## TASK INSTRUCTIONS
In the ranch blog post, change "cowgirl" to "cowboy" and give the passage that begins at the words "Thursday, April 1, 2010" and stops after "A cabin porch.".

## TEXT PROVIDED
■ ■ ■ ■ ■ ■ ■
Thursday, April 1, 2010
Maybe it's because we have a little cowgirl running around. Or maybe I have a minor case of cabin-hermit fever. Or maybe I just have way too much time on my hands. Whatever it is, I am having a blast hiding Easter Eggs this year. What a place to hide eggs, too. This Colorado Dude Ranch has endless hiding spots. See if you can guess each spot!
Oh, and yes, it is snowing. April 1st and still snowing. Hmmph.
A horse feed box.
In the pasture with the cows.
The DWR sign post.
In with the chicks. I hope their eggs aren't this color when they start laying.
In the hay barn.
In with the Mommy Shiloh and her kittens.
A cabin porch.
The big chicks. "What is this? Is it going to hatch?"
Thursday, March 25, 2010
Chickens are here!
In most old-fashioned photos of farms and ranches, you'll see a few chickens milling around in the background. Chickens are relatively easy and inexpensive to keep, they provide fresh, nutritious eggs, they control weeds and bugs, they manufacture great fertilizer, and they are a fun and friendly pet.
We stopped by a chicken farm while we were in Denver and picked up eleven new chicks. Hopefully, they'll all make it to the summer and be laying eggs by July.
Tuesday, March 16, 2010
It ain't all romance and ribbons at Drowsy Water
I like to portray the ranch life as one full of adventure and romance. And, honestly, there is a lot of that happening around here. There are colorful sunrises during morning roundups--horses neighing and snorting as they charge back to the ranch for their morning feed. There are country songs by campfires on cool summer evenings. There are blooming flowers, falling snowflakes, and singing birds.
But it's not all romance and ribbons around here. Take, for example, the end result of our countless hours of work in the hayfields. After hours, days, weeks, and months slaving away to mow, rake, and bail our hay we save it for the cows and horses to eat in the winter. Then every single day each winter we take the tractor out and feed the hay. Can't miss a day. It's the definition of dedication.
■ ■ ■ ■ ■ ■ ■
Records from a data source
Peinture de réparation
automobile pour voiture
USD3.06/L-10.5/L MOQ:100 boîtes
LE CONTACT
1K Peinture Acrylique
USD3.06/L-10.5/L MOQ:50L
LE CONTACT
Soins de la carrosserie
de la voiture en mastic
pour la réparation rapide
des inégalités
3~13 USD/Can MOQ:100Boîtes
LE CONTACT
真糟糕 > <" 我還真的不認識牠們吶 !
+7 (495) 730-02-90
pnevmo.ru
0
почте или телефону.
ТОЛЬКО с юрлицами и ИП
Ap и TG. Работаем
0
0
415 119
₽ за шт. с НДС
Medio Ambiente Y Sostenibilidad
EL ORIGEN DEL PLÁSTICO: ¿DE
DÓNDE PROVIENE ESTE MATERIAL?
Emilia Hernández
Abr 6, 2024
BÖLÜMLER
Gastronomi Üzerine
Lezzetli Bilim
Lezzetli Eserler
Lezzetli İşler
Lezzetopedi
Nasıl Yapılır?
■ ■ ■ ■ ■ ■ ■
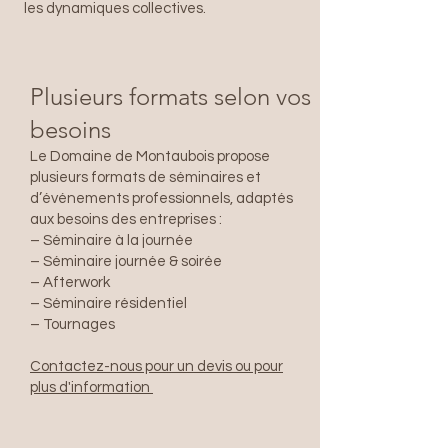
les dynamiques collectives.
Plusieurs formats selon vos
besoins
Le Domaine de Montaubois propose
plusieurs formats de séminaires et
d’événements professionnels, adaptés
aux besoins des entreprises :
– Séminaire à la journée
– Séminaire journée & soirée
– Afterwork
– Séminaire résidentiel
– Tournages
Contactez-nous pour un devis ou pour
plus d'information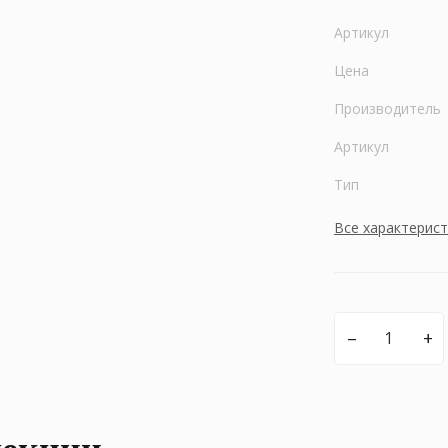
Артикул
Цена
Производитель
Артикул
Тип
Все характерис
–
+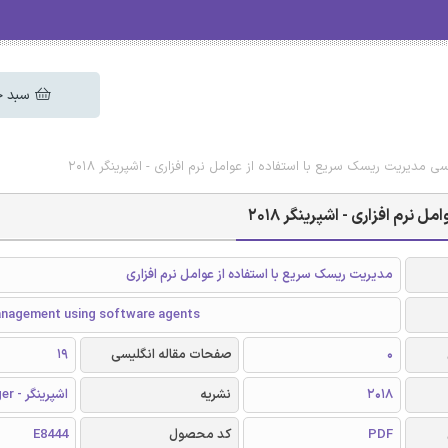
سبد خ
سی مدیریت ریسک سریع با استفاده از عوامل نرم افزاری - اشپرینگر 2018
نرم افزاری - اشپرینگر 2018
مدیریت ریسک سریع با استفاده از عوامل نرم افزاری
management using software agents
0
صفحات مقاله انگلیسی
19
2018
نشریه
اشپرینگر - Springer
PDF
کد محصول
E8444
■ ■ ■ ■ ■ ■ ■
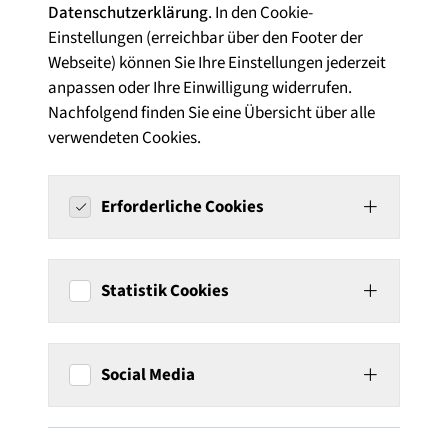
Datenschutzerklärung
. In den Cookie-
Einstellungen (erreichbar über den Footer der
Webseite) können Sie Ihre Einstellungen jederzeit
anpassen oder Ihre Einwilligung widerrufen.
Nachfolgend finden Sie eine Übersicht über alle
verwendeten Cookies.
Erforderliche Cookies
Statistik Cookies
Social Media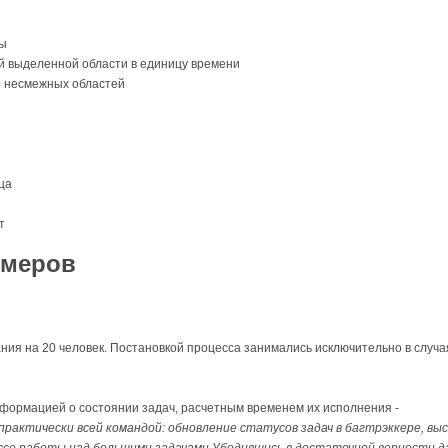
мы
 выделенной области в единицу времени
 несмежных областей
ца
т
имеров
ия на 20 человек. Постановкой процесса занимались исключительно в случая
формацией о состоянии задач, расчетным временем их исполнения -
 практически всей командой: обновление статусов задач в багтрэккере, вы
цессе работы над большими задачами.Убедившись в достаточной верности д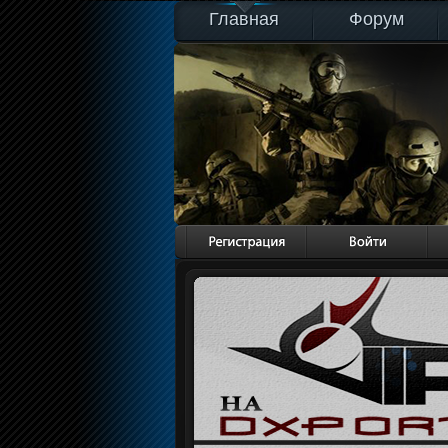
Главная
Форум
■ ■ ■ ■ ■ ■ ■
## OUTPUT BELOW
Thursday, April 1, 2010
Maybe it's because we have a little cowboy running around. Or maybe I have a minor case of cabin-hermit fever. Or maybe I just have way too much time on my hands. Whatever it is, I am having a blast hiding Easter Eggs this year. What a place to hide eggs, too. This Colorado Dude Ranch has endless hiding spots. See if you can guess each spot!
Oh, and yes, it is snowing. April 1st and still snowing. Hmmph.
A horse feed box.
In the pasture with the cows.
The DWR sign post.
In with the chicks. I hope their eggs aren't this color when they start laying.
In the hay barn.
In with the Mommy Shiloh and her kittens.
A cabin porch.